The difference between chicken and any other meat is the almost complete absence of carbohydrates and low fat content. In 100 grams of a regular carcass, there are about 15 g of protein and 16 g of fat. That is why chicken is often considered an important component of proper nutrition. One serving of chicken fillet, where there are no bones and skin, weighing 100 grams contains about:
- kilocalories – 120-128;
- fat – 2-2.7 g;
- sodium – 44 mg;
- carbohydrates – 0-0.5 g;
- fiber – 0 g;
- sugar – 0 g;
- protein – 23-26 g.
In addition, chicken meat is an excellent source of lean protein. But keep in mind that different parts of the carcass have different properties and qualities. Attention should be paid to chicken semi-finished products (offal), ventricles (which most of all contain salmonella, listeria and other harmful microorganisms) and liver with hearts. Chicken skin, like wings, is also undesirable for consumption. And about the “tail” – generally a separate conversation. More details in the video.
Let’s Talk About Out-of-Home Chicken
However, not every type of cooked chicken meat is equally useful, for example, fried meat or breaded dishes (most often it is chicken meat in fast food in the form of nuggets, fried chicken, chicken cutlets). The USDA recommends reducing your intake of these foods, as they contain a huge proportion of unhealthy fats, carbohydrates, and kilocalories.
Some types of chicken are also heavily processed, such as meat products. A 2012 study suggests that processed meat consumption (i.e., meat that has been cured, cured, smoked, fermented, or otherwise processed to enhance flavor or shelf life) may contribute to a higher risk of cardiovascular disease, type 2 diabetes, and some types of cancers. Processed meats may contain excessive amounts of sodium and other preservatives.
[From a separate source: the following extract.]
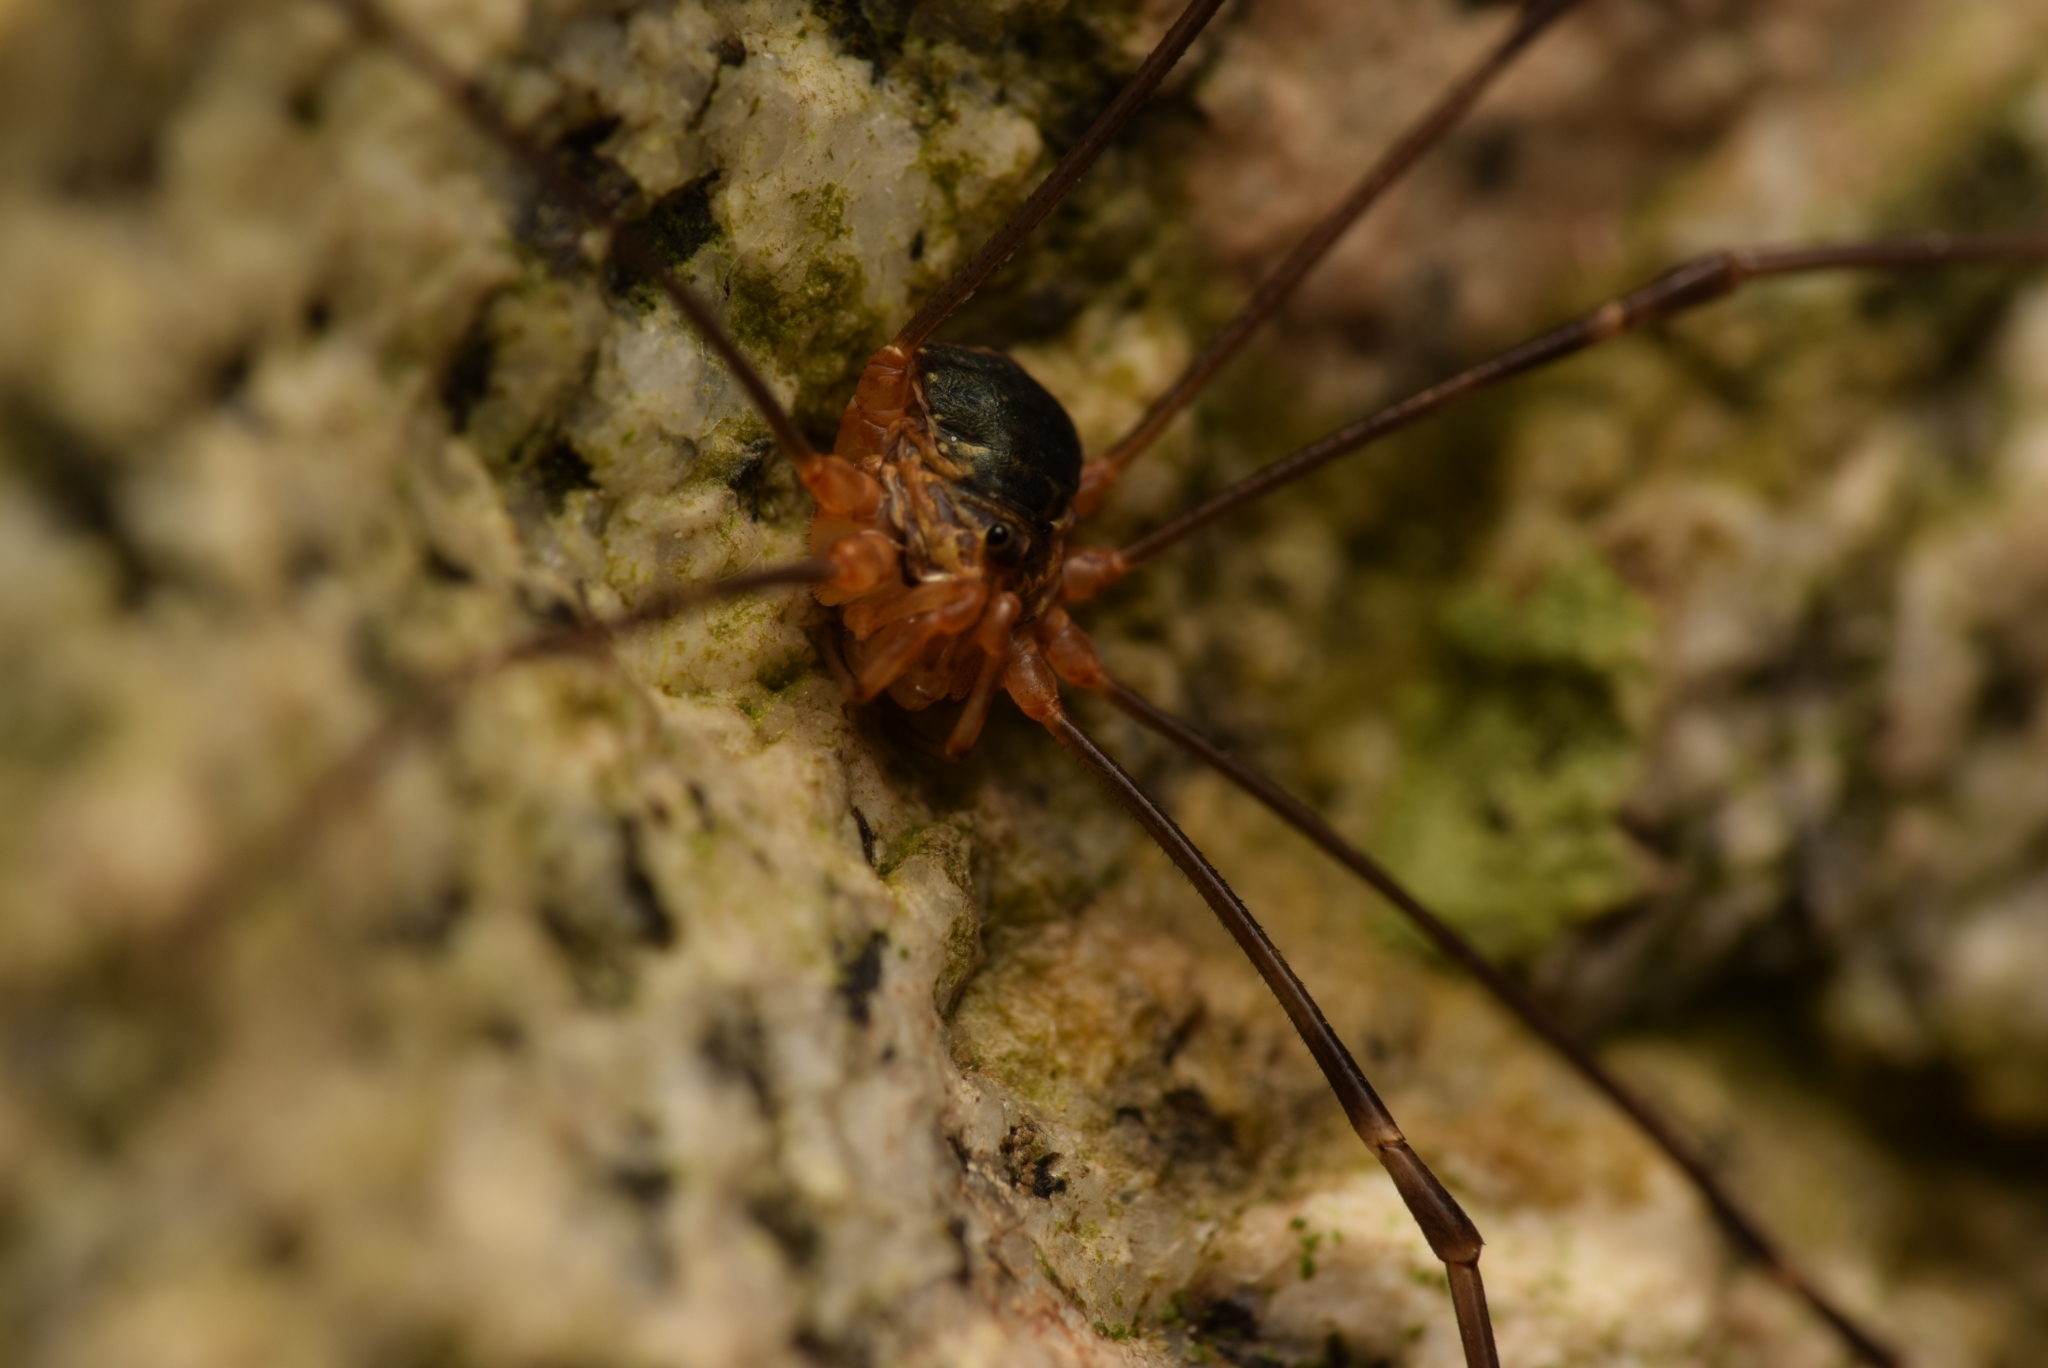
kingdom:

Shelf life mmaximum six days. You should pay attention to the packaging, if the shelf life is longer, this indicates the use of preservatives. We must not forget that The benefits of chicken meat directly depend on the method of preparation and choice of carcass (ideally – farm). Nutritionists also do not recommend often eating smoked or fried chicken, it is better to give preference to stewed or boiled.